READING TEXT:
5. To our amazement, Constitution be damned, you declined to accept our petition, but instead used your own control of the mailing list to run a poll on the members’ interest in a TG on Climate and the Environment. You did ask the members if they would sign a petition to form a TG on your yet-to-be-defined subject, but provided no petition, and got lots of affirmative responses. (If you had asked about sex you would have gotten more expressions of interest.) There was of course no such petition or proposal, and you have now dropped the Environment part, so the whole matter is moot. (Any lawyer will tell you that you cannot collect signatures on a vague petition, and then fill in whatever you like.) The entire purpose of this exercise was to avoid your constitutional responsibility to take our petition to the Council.

6. As of now you have formed still another secret and stacked committee to organize your own TG, simply ignoring our lawful petition.

APS management has gamed the problem from the beginning, to suppress serious conversation about the merits of the climate change claims. Do you wonder that I have lost confidence in the organization?

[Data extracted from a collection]
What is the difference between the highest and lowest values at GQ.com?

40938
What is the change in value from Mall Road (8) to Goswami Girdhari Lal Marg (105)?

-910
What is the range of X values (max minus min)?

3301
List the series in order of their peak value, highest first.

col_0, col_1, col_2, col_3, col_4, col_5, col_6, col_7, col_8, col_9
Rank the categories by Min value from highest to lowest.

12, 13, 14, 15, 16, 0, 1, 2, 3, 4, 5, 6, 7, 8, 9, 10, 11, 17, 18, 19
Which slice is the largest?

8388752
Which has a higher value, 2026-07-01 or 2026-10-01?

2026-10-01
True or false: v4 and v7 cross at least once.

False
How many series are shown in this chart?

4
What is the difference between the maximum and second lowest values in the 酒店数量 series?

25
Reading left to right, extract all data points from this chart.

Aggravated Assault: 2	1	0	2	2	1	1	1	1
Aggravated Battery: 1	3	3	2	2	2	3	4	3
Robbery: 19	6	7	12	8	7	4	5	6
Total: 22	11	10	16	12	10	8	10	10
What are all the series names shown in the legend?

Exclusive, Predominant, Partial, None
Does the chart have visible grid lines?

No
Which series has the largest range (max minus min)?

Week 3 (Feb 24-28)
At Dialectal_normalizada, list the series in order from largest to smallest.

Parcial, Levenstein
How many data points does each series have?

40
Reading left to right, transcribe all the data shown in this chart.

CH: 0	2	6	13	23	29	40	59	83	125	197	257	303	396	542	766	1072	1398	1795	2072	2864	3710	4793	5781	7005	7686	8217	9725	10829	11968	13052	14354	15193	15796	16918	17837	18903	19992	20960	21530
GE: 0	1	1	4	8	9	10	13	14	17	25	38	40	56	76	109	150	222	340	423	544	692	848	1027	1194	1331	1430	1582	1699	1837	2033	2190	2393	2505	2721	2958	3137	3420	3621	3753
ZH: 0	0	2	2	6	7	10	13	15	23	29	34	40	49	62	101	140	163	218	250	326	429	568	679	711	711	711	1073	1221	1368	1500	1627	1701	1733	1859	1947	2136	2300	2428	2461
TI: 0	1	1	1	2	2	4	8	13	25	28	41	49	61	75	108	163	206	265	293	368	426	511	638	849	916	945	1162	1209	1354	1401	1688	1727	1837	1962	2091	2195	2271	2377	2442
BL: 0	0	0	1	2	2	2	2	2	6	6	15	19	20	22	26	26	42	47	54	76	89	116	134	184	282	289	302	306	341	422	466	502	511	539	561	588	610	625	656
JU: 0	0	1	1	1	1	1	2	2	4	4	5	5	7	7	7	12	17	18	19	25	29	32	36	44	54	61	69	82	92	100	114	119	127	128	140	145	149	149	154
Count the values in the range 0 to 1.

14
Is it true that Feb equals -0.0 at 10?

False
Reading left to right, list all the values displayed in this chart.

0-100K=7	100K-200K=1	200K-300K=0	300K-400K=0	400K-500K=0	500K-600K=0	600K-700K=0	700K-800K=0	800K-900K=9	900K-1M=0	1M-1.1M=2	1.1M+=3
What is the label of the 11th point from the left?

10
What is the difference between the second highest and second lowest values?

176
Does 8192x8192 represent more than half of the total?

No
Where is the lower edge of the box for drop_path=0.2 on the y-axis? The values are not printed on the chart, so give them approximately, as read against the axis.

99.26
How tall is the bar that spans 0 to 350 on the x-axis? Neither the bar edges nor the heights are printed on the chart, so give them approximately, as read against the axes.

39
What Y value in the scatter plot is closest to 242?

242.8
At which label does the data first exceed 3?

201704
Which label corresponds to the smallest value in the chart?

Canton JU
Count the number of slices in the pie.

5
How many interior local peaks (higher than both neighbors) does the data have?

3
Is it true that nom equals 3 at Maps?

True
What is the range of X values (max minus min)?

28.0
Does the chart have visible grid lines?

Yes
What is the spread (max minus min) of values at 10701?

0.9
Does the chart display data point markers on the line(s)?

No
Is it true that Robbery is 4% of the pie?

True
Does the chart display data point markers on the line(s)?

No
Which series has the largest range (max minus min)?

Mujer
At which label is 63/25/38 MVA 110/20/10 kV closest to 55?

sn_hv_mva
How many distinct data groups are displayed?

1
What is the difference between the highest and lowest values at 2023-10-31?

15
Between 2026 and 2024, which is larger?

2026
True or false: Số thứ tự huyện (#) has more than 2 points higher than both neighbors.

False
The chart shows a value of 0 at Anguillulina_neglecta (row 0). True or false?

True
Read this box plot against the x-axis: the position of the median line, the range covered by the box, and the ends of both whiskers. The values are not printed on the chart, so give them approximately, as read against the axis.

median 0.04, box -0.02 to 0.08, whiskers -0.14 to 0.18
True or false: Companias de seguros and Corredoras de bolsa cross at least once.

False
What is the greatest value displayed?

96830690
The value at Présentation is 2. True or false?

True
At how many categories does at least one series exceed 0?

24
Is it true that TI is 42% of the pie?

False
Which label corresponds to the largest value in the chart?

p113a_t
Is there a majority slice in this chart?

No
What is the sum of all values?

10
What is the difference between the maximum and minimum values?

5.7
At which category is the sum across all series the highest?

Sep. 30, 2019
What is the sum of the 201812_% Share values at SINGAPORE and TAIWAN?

TO DO:
**A.** Answer these questions from the letter about the APS petition:
(i) What topical group did the poll ask members about their interest in?
(ii) Which part of that subject has since been dropped?
(iii) How does the letter describe the committee that has now been formed to organize the TG?
**B.** Resume the letter about the APS petition, picking up right after its final sentence.
None of the items are needed for what comes next.

ANSWERS BY ITEM NUMBER:
**A.**
(i) A TG on Climate and the Environment.
(ii) The Environment part.
(iii) As another secret and stacked committee.

**B.**
I do feel the need to add one note, and this is conjecture, since it is always risky to discuss other people’s motives. This scheming at APS HQ is so bizarre that there cannot be a simple explanation for it. Some have held that the physicists of today are not as smart as they used to be, but I don’t think that is an issue. I think it is the money, exactly what Eisenhower warned about a half-century ago. There are indeed trillions of dollars involved, to say nothing of the fame and glory (and frequent trips to exotic islands) that go with being a member of the club. Your own Physics Department (of which you are chairman) would lose millions a year if the global warming bubble burst. When Penn State absolved Mike Mann of wrongdoing, and the University of East Anglia did the same for Phil Jones, they cannot have been unaware of the financial penalty for doing otherwise. As the old saying goes, you don’t have to be a weatherman to know which way the wind is blowing. Since I am no philosopher, I’m not going to explore at just which point enlightened self-interest crosses the line into corruption, but a careful reading of the ClimateGate releases makes it clear that this is not an academic question.

I want no part of it, so please accept my resignation. APS no longer represents me, but I hope we are still friends.
Hal”

Professor Lewis is not the first noted scientist who felt he had to take such dramatic action to make his point concerning the “global warming scam.”  Indeed, in recent years noted scientists including Claude Allegre, Freeman Dyson and Christopher Landsea have all made public their disputes with what is passing as mainstream climate science; with Landsea offering a public letter resigning from the IPCC over its unsubstantiated claims concerning the threat of more and more powerful hurricanes – a field in which he has particular expertise.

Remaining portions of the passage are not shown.